I've been running Kraken on a couple of clinical related samples (metagenomes) using Kraken2/Bracken using the silva Database. As a sanity check I run the same workflow on a mock community (SRR8073716) using different confidence values (0.1, 0.3 and 0.5). The classification was 90% spot on with only one missing genus but I noticed a fair amount of Klebsiella which was not supposed to be there. The abundance of Klebsiella was also high in my previous analyses but it didn't quite pop out because it made sense because of the nature of the sample. My question here is: Has anyone experienced false positive calls for Klebsiella? I couldn't find anything in literature neither related to Kraken nor to the database.
Thanks!
Hi Philipp,
Thanks for your feedback. I found that 0.1 outputs includes most of the species the authors claim to be in their mock dataset but it also outputs some that are not supposed to be there. On the other hand 0.2 give less taxons with less correct calls, in both cases I get Klebsiella. I understand the problem you mention but there are two things that I can't fully wrap my head around:
1) According to the authors there should be no enterobacteria in the dataset, the species listed there would be better classified as other taxa in the absence of true hits in the database. 2) I've used this database with another approach (dada2) on 16S sequences and it outputs proper classification of multiple enterobacteria, I don't see why in this case I'm having false Klebsiella false positives on very different samples.
The database is supposed to be pretty well curated and complete (I'm talking about the SILVA 138 Ref NR99). I'm running the analysis again using a --confidence of 0.15 to see if something better comes out.
The false-positive Klebsiella hits you're seeing, are they with several distinct Klebsiella genomes/isolates or are they with just a few? If you have contamination in the reference Klebsiella genome as the explanation then you should see hits with only one genome, not all of them. In that case the solution would be to remove that contaminated Klebsiella genome.
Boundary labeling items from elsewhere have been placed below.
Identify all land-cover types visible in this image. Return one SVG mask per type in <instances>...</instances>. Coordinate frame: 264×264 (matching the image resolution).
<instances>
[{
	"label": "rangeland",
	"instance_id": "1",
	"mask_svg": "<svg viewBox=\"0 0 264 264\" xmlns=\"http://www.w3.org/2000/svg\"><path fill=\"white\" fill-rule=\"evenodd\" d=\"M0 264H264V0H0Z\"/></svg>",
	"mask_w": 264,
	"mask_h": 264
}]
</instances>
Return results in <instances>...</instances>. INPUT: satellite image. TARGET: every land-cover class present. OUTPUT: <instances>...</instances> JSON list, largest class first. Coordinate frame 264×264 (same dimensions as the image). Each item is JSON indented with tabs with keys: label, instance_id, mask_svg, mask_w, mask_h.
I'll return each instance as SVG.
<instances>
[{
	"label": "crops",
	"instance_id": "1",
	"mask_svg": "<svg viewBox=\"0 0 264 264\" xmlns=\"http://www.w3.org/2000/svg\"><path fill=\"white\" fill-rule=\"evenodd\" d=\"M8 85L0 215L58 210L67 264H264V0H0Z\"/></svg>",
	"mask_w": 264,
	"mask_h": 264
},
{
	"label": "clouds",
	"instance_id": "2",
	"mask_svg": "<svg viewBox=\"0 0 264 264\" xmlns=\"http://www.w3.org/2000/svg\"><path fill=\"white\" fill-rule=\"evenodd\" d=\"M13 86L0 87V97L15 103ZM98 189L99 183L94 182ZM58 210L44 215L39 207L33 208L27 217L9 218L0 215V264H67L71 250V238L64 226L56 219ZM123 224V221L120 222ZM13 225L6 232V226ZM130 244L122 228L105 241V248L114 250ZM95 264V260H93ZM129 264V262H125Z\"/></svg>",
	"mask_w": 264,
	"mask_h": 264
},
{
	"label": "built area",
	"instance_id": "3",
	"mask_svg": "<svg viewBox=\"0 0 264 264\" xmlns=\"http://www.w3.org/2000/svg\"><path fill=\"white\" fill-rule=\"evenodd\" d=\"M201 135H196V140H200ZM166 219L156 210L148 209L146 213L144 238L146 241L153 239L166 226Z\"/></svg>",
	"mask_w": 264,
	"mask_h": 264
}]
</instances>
SILVA should have some issues with species-level curation:
https://journals.plos.org/ploscompbiol/article?id=10.1371/journal.pcbi.1009581
That paper goes a bit into SILVA curation, there's a QIIME2 tutorial https://forum.qiime2.org/t/processing-filtering-and-evaluating-the-silva-database-and-other-reference-sequence-data-with-rescript/15494 that might perhaps remove your false positives?
Hi Philipp,
Thanks for the suggestions. As to which genomes/isolates are the ones giving hits, I would say I'm pretty unsure since the classifier only goes to the genus level, and even if that wasn't the case, I would set it so since I'm aware that species level classification is sometimes flaky. I'll try the QUIIME reformatting and see if that helps. Many thanks again!